What really infuriates me is that many of the people that want to control women’s reproductive decisions and enact abortion bans are the same people who cut funding for school lunches, who cut SNAP, who won’t vote for affordable housing. It’s outrageous. Because the Equal Rights Amendment has not passed, women’s rights are not equally protected in the United States. That’s why women have to speak up and stand up for what’s right. Our human rights depend on it.
WW: You are an outspoken champion for the environment and are focused on protecting our clean air and water, wildlands, our natural resources. What are your top priorities for your committee? How are you pushing back against the Trump Administration and its appointees who are working to eliminate environmental protections?
Rep. McCollum: My top priority is climate change.
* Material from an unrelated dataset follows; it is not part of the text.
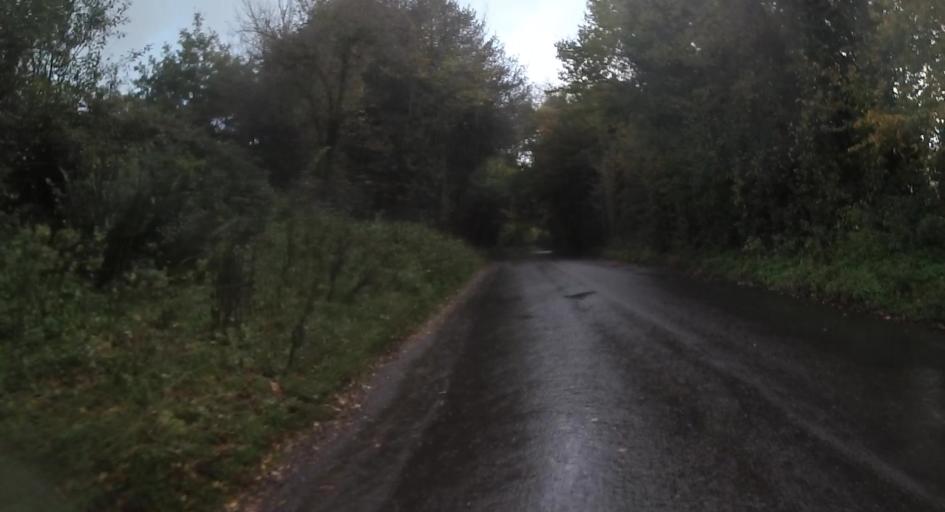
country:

Climate change affects everything. It is something I can honestly say keeps me up at night. The sea level is rising, the Amazon is on fire, pollution is accumulating… We must do more to protect the planet for future generations. And the generations coming up behind me are so engaged. I’m trying to lay a firm foundation so that they can springboard up to tackle this issue.
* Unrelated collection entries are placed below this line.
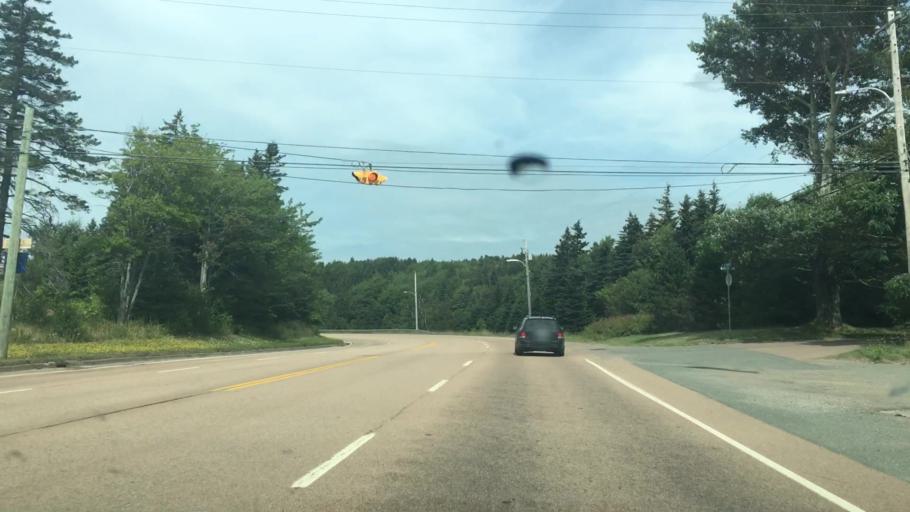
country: CA
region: Nova Scotia
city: Port Hawkesbury
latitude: 45.6236
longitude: -61.3651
But right now, I’m playing defense. One day after another, the Trump Administration is lowering fuel economy standards for cars, reducing limits on methane emissions, cutting scientific research, denying that climate change even exists. I’m doing everything I can to fight back. But the best defense against the Trump Administration is to make sure that they don’t get another four years.
WW: What are the stakes in 2020 and what must we do to ensure our country moves in the right direction?
Rep. McCollum: The stakes are high for us as individuals, they’re high for our families, and they’re high for our country. This election will determine access to reproductive healthcare. It will determine investments in transportation, education, and housing. Will we have protections for LGBTQ Americans and people of all religious backgrounds? Will we be working toward peace and stability in the Middle East? Will we tackle climate change? This election will determine if our children and grandchildren will live in a country with a vibrant democracy that creates opportunities and provides hope.
I’ll be working as hard as I can to elect candidates who share our Minnesota values at the national level and here at home. In 2018, we helped elect a lot of great women from the 4th Congressional District — it was an honor to be out doorknocking with them — and we need to make sure that their first reelections are successful…I’ll be standing shoulder to shoulder with them in 2020.
WW: There’s a lot of work to do and folks are fired up, showing up, and ready to get the job done.
Rep. McCollum: No one can run for office alone. It’s up to all of us to ensure that women — young women, older women, women of color, women veterans, women with different life experiences — are elected.